_What to do:_ Copy out the lines below verbatim, starting at the very first one and ending at the line that contains "Sending Streams". Leave the pictures out of your answer.

_Extracted material:_
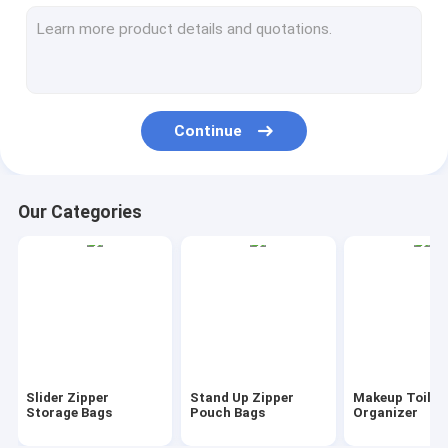
AutoBag, Seat Cover, Masking Film
IBC, Liner, Wrap, Sheet, Tubing
Kraft Bag Gift Drawstring Bag
Continue
Bio Tableware Eco Dinnerware
Food Containers Gift Boxes
Our Categories
Travel Luggage Tote Cooler Bag
PVC Tote Shopper Handle Carrier
Garden Supplies Outdoor Items
Dumpster FIBC Bladder Tarpaulin
Slider Zipper
Stand Up Zipper
Makeup Toilet
Tape Label Sticke Badge
Storage Bags
Pouch Bags
Organizer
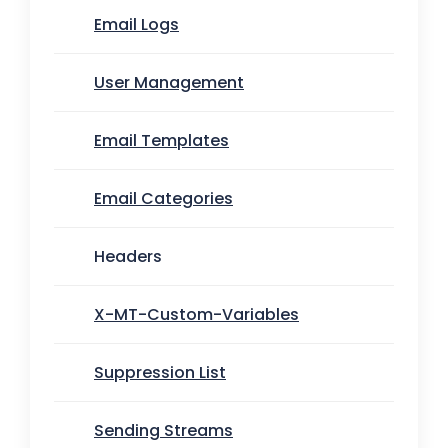
Email Logs
User Management
Email Templates
Email Categories
Headers
X-MT-Custom-Variables
Suppression List
Sending Streams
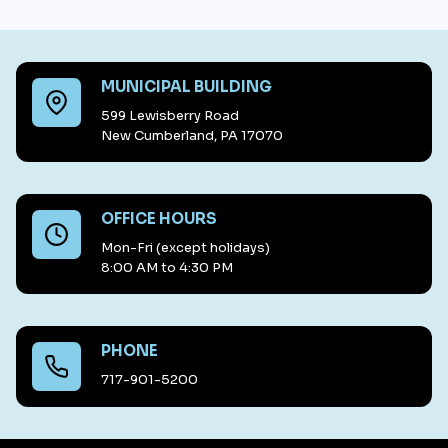
MUNICIPAL BUILDING
599 Lewisberry Road
New Cumberland, PA 17070
OFFICE HOURS
Mon-Fri (except holidays)
8:00 AM to 4:30 PM
PHONE
717-901-5200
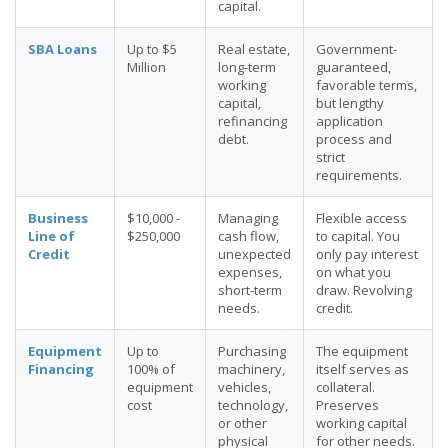
capital.
SBA Loans
Up to $5
Real estate,
Government-
Million
long-term
guaranteed,
working
favorable terms,
capital,
but lengthy
refinancing
application
debt.
process and
strict
requirements.
Business
$10,000 -
Managing
Flexible access
Line of
$250,000
cash flow,
to capital. You
Credit
unexpected
only pay interest
expenses,
on what you
short-term
draw. Revolving
needs.
credit.
Equipment
Up to
Purchasing
The equipment
Financing
100% of
machinery,
itself serves as
equipment
vehicles,
collateral.
cost
technology,
Preserves
or other
working capital
physical
for other needs.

_Solution for this task:_
AutoBag, Seat Cover, Masking Film
IBC, Liner, Wrap, Sheet, Tubing
Kraft Bag Gift Drawstring Bag
Continue
Bio Tableware Eco Dinnerware
Food Containers Gift Boxes
Our Categories
Travel Luggage Tote Cooler Bag
PVC Tote Shopper Handle Carrier
Garden Supplies Outdoor Items
Dumpster FIBC Bladder Tarpaulin
Slider Zipper
Stand Up Zipper
Makeup Toilet
Tape Label Sticke Badge
Storage Bags
Pouch Bags
Organizer
Email Logs
User Management
Email Templates
Email Categories
Headers
X-MT-Custom-Variables
Suppression List
Sending Streams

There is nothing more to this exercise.